WORKING DATA below:
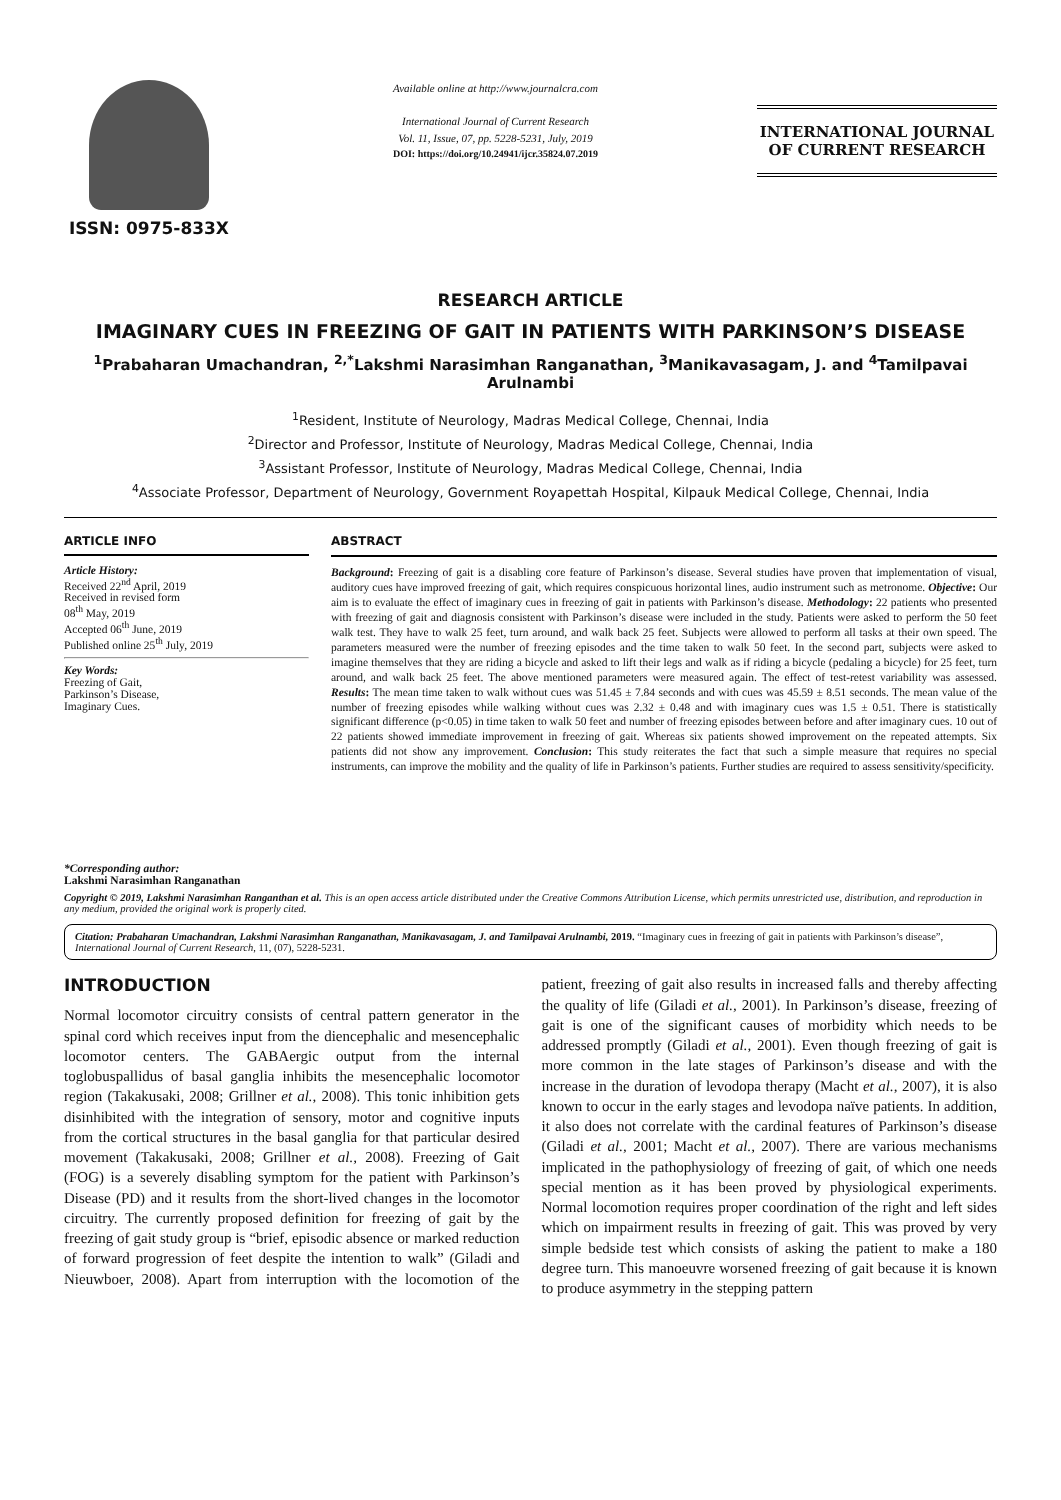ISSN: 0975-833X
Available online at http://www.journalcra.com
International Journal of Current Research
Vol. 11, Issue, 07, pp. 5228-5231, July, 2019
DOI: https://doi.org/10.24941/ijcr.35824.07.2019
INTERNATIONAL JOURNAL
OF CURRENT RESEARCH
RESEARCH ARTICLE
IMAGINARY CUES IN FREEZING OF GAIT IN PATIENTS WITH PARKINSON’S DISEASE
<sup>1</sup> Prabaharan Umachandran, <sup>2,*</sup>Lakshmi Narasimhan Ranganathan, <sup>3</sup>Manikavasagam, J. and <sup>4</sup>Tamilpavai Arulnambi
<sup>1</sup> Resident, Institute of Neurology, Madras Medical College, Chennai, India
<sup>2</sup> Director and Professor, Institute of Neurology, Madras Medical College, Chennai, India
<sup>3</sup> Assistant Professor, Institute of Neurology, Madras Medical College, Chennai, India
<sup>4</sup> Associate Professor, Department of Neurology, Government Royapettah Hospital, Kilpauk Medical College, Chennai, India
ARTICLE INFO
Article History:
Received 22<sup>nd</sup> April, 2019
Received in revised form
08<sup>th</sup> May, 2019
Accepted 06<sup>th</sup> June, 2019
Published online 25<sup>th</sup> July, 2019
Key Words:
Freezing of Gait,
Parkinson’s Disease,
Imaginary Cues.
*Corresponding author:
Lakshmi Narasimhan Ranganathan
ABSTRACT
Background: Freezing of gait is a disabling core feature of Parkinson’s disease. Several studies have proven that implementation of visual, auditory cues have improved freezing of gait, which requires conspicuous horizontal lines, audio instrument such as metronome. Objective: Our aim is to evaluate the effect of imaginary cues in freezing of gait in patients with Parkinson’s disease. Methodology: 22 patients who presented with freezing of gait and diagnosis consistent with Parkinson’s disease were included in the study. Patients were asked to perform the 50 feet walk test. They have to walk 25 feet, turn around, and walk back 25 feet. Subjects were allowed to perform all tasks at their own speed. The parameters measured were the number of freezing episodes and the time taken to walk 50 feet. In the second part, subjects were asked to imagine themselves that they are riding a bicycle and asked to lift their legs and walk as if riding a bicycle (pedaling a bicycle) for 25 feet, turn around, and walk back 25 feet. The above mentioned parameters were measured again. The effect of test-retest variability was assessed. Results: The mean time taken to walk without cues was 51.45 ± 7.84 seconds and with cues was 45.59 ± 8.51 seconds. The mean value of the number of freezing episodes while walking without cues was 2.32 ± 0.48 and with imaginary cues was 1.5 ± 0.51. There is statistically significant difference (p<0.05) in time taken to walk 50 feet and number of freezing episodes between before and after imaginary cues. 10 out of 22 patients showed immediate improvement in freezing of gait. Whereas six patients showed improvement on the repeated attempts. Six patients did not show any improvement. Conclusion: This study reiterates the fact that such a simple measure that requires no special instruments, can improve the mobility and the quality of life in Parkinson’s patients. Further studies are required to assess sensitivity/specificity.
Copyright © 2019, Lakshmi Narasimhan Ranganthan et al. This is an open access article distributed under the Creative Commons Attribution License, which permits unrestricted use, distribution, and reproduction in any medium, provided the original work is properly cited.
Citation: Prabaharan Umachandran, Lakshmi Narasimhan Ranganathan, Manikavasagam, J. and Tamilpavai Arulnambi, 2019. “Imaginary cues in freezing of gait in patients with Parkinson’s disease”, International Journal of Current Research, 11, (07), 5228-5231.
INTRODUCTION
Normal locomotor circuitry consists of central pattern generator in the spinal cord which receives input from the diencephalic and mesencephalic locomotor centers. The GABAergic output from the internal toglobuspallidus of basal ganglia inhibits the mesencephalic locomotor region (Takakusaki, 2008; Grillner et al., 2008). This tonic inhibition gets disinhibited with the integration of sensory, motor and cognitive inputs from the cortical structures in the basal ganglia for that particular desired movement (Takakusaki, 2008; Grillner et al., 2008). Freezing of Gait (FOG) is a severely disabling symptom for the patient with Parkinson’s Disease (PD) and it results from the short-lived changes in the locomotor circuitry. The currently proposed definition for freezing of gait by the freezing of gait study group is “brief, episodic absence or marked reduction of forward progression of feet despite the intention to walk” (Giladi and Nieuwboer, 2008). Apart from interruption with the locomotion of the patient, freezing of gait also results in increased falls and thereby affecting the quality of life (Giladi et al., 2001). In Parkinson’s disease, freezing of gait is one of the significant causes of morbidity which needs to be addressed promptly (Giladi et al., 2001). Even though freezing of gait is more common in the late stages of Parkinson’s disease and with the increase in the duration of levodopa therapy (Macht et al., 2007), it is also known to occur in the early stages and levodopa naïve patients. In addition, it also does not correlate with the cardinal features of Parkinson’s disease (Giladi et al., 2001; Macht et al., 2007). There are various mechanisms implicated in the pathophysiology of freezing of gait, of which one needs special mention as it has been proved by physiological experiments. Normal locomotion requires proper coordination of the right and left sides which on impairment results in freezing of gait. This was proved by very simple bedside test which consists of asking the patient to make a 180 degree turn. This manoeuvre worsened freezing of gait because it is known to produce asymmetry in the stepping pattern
End of WORKING DATA.
- WORK INSTRUCTIONS -
If a line in the listing holds the word "July", list that line.

- SOLUTION TO THIS PROBLEM -
Vol. 11, Issue, 07, pp. 5228-5231, July, 2019
Published online 25<sup>th</sup> July, 2019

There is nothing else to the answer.